Neues Volksblatt: "Deal für SPÖ" (Von Christian Buchar)

Ausgabe vom 28. Juni 2007

Linz (OTS) - Der ÖVP bleibt realistisch nur, saure Miene zum bösen Spiel zu machen: Auch, wenn der SPÖ-Alleingang provokanter nicht sein könnte - Darabos legt dem Koalitionspartner im Ministerrat nicht einmal den Vergleichstext mit EADS vor - ist das Thema Eurofighter nicht geeignet, es politisch weiter zu spielen oder gar die Koalition in Frage zu stellen.
Norbert Darabos hat die einzige ihm von Gusenbauer und der SPÖ gestellte Aufgabe erfüllt: Irgendwie zu bemänteln, dass sich bei den Jets das nächste große SPÖ-Wahlversprechen nur als Schall und Rauch entpuppt hat - koste es, was es wolle.

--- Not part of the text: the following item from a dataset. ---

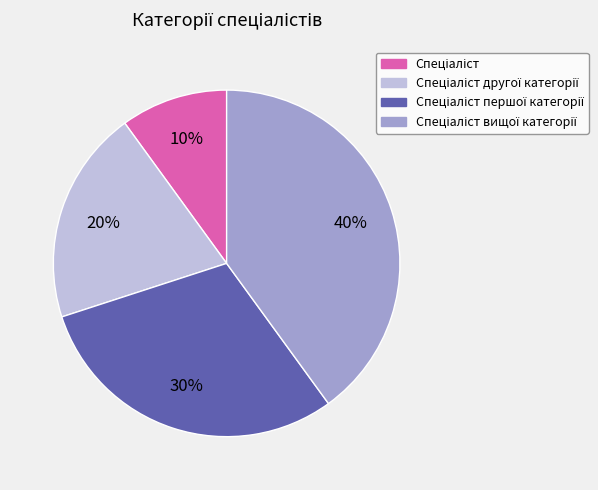

To the nearest percent, what is the difference between the largest and smallest slice percentages?

30%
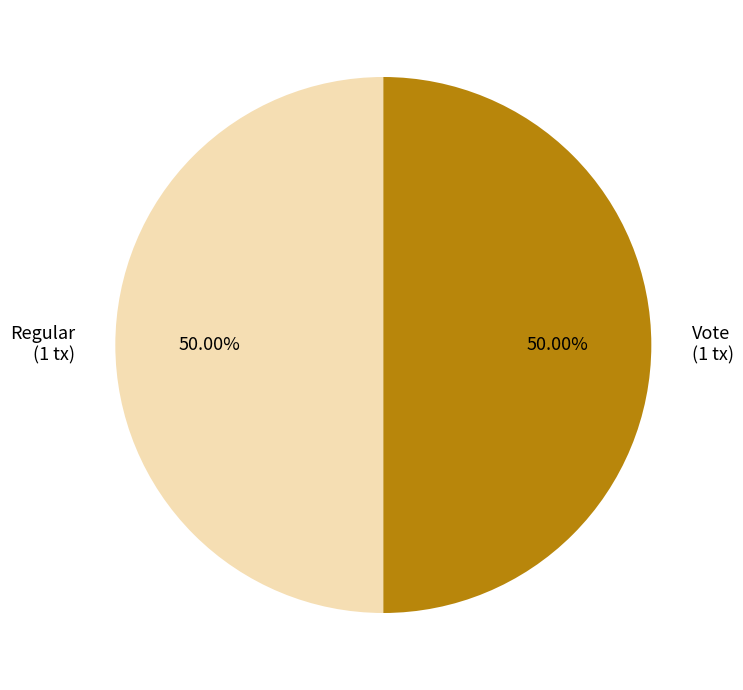

Approximately how many times larger is the value at Regular (1 tx) compared to Vote (1 tx)?

1.0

Und das dürfte Einiges sein. Denn die vom Verteidigungsminister propagierten "Einsparungen" entpuppen sich bei genauem Hinsehen als ökonomisch fragwürdig. Die Preisreduktion bei den Fliegern ist angesichts der Tatsache, dass statt neuer Geräte nun technologisch schlechtere und zum Teil sogar Gebraucht-Jets kommen, eher mickrig. Dazu drohen durch die Reduktion der Stückzahl Mehrausgaben durch kürzere Lebenszeit und höhere Wartungskosten. Lohnen dürfte sich der Deal damit höchstens für parteipolitosche Sichtweisen der SPÖ. Für die Republik riecht es nach einem schlechten Geschäft.